Surprisingly, engineers at the U.S. Department of Energy’s Pacific Northwest National Laboratory (PNNL) put on a show to announce a new chemical process in Washington D.C. on December 17, 2013 at a special informational press junket and further announce more to follow in New York City, Seattle, Chicago and Detroit over the next three months. The usual crowd of young entrepreneurs, interns and minor-league lobbyists were there, enjoying the free food and booze, hoping against hope to find the next big thing.

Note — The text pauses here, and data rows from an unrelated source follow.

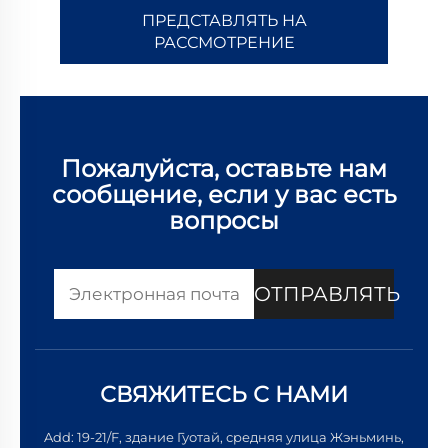
ПРЕДСТАВЛЯТЬ НА
РАССМОТРЕНИЕ
Пожалуйста, оставьте нам
сообщение, если у вас есть
вопросы
ОТПРАВЛЯТЬ
СВЯЖИТЕСЬ С НАМИ
Add: 19-21/F, здание Гуотай, средняя улица Жэньминь,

This one was a little different, according to reporters from both the Financial Times and Der Spiegel. The presentation featured lots of men in white lab coats making a big ooh-ah show out of pouring a viscous green paste of harvested algae into a giant pot then flowing through all kinds of oversized tubes, filters and machinery, before ending up dripping gently out of an apparatus that resembled a stainless steel tea-kettle, looking and smelling like gasoline.

algae

The upshot of all this is an announcement from a square-jawed young executive from the Utah-based Genifuel Corporation that North Americans will soon be filling their cars with a new form of gasoline using algae as a result of a brand-new process that converts the organisms into crude oil in under an hour.  Genifuel has licensed the technology and is working with both the Department of Energy and a number of unnamed industrial partners to build a pilot plant for mass production.

Details are rather opaque thus far but, according to the journal, Algal Research, the fundamental process involves a slurry of wet algae pumped into the front end of a chemical reactor and crude oil pumped out in less than an hour, along with recyclable water and a byproduct stream of material containing phosphorus, potassium and nitrogen that is easily recycled to grow more algae. This cheap crude algae oil can be converted on an as-needed basis into aviation fuel, gasoline or diesel fuel.

Algae has long been considered a potential source of biofuel, but research was previously projected as being too expensive to be practical.

PNNL’s breakthrough new technology, however, harnesses algae’s energy potential efficiently and incorporates a number of methods to reduce the cost of producing algae fuel, according to Douglas Elliott, the leader of PNNL’s research team.

PNNL scientists and engineers simplified the production of crude oil from algae by combining several chemical steps into one continuous process: slurrying. The most important cost-saving step is that the process works with wet algae. Previous research has always required that the algae be processed in advance, a time-consuming, expensive process. The new process works with algae slurry that contains as much as 80 to 90 percent water.

Heating at 350C (662F) at a pressure of around 3,000 pounds per square inch, the process, known as hydrothermal liquefaction, is neither cheap nor easy to build. ‘It’s a bit like using a pressure cooker, only the pressures and temperatures we use are much higher,’ said Elliott. “In a sense, we are duplicating the process in the Earth that converted algae into oil over the course of millions of years, just much faster.”

Elliott, who has been working on this process for over 40 years, truly believes that this kind of cooperative investment research between big government and big business may finally be the key to ending so much of the world’s dependence on crude oil-based fuels.